[KHTS] The Santa Clarita Valley Committee on Aging, which oversees operations for the Santa Clarita Valley Senior Center, is working with city and county officials for a new site for the center.
While a new Santa Clarita Valley Senior Center location is still likely at least several years out, two sites in particular are being evaluated based on the center’s needs, officials said Friday.
“A site has not been selected,” said Rachelle Dardeau, executive director for the SCV Senior Center.

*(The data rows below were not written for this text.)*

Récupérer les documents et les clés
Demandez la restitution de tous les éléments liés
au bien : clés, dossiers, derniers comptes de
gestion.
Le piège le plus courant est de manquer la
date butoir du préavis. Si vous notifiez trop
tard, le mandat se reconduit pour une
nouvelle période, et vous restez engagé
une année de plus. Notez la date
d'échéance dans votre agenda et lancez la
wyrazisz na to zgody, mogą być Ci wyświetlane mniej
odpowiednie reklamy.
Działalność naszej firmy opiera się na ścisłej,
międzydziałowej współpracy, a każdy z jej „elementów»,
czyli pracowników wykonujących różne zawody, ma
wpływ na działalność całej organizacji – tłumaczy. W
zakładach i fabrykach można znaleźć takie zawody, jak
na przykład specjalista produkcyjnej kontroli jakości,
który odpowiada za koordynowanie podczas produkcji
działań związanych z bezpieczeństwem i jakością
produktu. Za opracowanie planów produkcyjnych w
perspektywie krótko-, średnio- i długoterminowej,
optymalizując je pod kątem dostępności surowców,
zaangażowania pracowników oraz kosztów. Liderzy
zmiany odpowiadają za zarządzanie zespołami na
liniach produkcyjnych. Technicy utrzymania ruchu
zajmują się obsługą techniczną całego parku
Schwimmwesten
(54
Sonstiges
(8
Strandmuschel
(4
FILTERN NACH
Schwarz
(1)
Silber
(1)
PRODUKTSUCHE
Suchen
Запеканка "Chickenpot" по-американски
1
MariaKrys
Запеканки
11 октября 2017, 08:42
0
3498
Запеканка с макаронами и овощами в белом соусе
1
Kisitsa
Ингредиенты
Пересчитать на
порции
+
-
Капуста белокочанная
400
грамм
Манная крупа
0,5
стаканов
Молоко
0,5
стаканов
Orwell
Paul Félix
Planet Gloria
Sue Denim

But the center has identified two potential sites that fit most of the center’s needs, based on a lengthy needs analysis that began about 18 months ago.
Senior Center officials would like to be in a new center within about five years, Dardeau said.

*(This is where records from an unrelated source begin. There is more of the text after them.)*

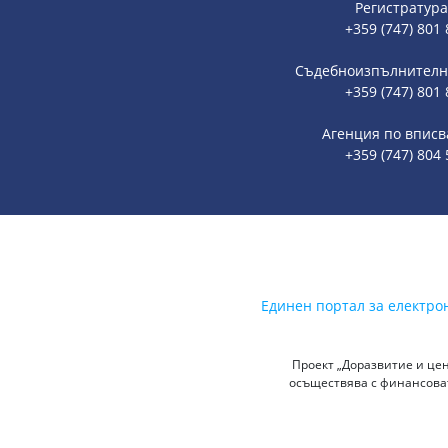
Регистратура
+359 (747) 801 
Съдебноизпълнителна
+359 (747) 801 
Агенция по вписв
+359 (747) 804 
Единен портал за електро
Проект „Доразвитие и цен
осъществява с финансоват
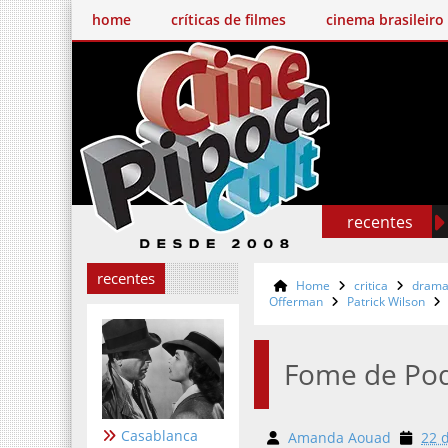
home
críticas de filmes
cinema brasileiro
recentes
recentes
Home
critica
dram
Offerman
Patrick Wilson
Fome de Po
Casablanca
Amanda Aouad
22 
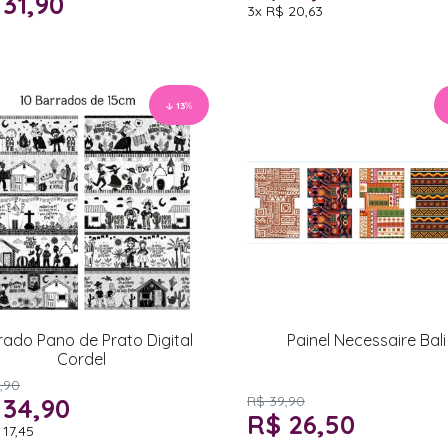
 31,90
3x
R$ 20,63
13
%
rado Pano de Prato Digital
Painel Necessaire Bali
Cordel
,90
 34,90
R$ 39,90
R$ 26,50
 17,45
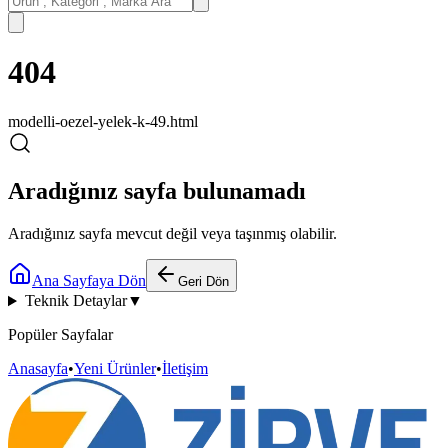
404
modelli-oezel-yelek-k-49.html
Aradığınız sayfa bulunamadı
Aradığınız sayfa mevcut değil veya taşınmış olabilir.
Ana Sayfaya Dön
Geri Dön
Teknik Detaylar
▼
Popüler Sayfalar
Anasayfa
•
Yeni Ürünler
•
İletişim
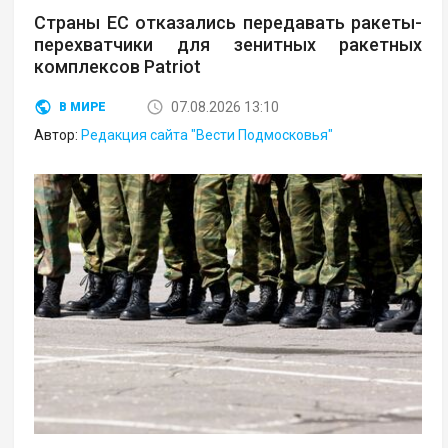
Страны ЕС отказались передавать ракеты-
перехватчики для зенитных ракетных
комплексов Patriot
07.08.2026 13:10
В МИРЕ
Автор:
Редакция сайта "Вести Подмосковья"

One possible location for the center could be in the vicinity of the northeast corner of Newhall Ranch Road and Golden Valley Road, in an as yet undeveloped plot where the future connection of Golden Valley Road would go out to Plum Canyon, according to an official with the city’s planning office.
“Our needs assessment identified that as a central location in the Santa Clarita Valley,” Dardeau said. “We’re testing the lot — ‘Would it be appropriate for our parking needs, would it be appropriate for the size of the building we need,’” she said, discussing some of the aspects that are still being examined.
The land is part of a 23-acre lot, which is owned by Brookfield Homes, near the 499-home Keystone development approved by city officials in 2006.
“Five acres were originally approved for a future YMCA, and the remainder was originally considered by the (William S. Hart Union High School District) for a school site,” said Patrick Leclair, an associate city planner for Santa Clarita.
“And since (district officials) have opted not to use it as a school site, the developer is looking at what might be used for that 18 acres,” Leclair said.
The land has not yet been brought to the city for entitlements, and the Planning Commission has yet to weigh in on the project, he added.
But officials have had talks with the developer as far as what the next step might be in order to develop the land for such a purpose, Leclair said.
Three spots were originally part of the evaluation process, Dardeau said.
A needs assessment undertaken in 2013 led Senior Center officials to quickly rule out their current location as a possible site for a new center due to the facility’s inability to expand.
A third location, in north Valencia near the intersection of Decoro Drive and McBean Parkway has also been discussed; however, the preferred site seems to be the location off Golden Valley Road, according to a city official with knowledge of the situation.
The needs assessment conducted by the county revealed important demographic information that’s helped Committee on Aging officials find a new spot, officials said.
“The data reveal that propensity to live in the city increases with age,” according to the report. “As of 2010, residents 85 years or older were far more likely to live in the city (82 percent) compared to residents 40 to 44 years (58.3 percent).”
As of 2010, the share of the valley’s senior population (73,634 residents) living within the city (49,806 residents) was 68 percent, according to a Senior Center report. The percentage of “pre-seniors/caregivers” living in the city was 59 percent.
The development of a new center still has quite a bit of planning to undergo, Dardeau said, when asked if one site was preferred.
Officials are trying to determine if the new sites would be able to accommodate 30,000 square feet (the projected need, versus the current facility’s 10,877 feet. There is also a need for approximately 172 parking spaces, according to the needs assessment.
“There are a whole bunch of things that have to fall into place to make (a new center) happen,” Dardeau said, adding city and county officials have been very helpful in working to make that goal a reality.
The current Santa Clarita Valley Senior Center is located within William S. Hart Park, operated by Los Angeles County and located within the city of Santa Clarita.
The facility was constructed as a church in the late 1960s, and has operated as the Senior Center since 1983.
A 2013 review of the existing center found “that all of these facilities are aging, need major renovation, and upgrading to meet current building and public facility codes,” according to the assessment. “Further, it is clear that these facilities currently require substantial subsidies to maintain at the current level due to the age and condition of the structures.”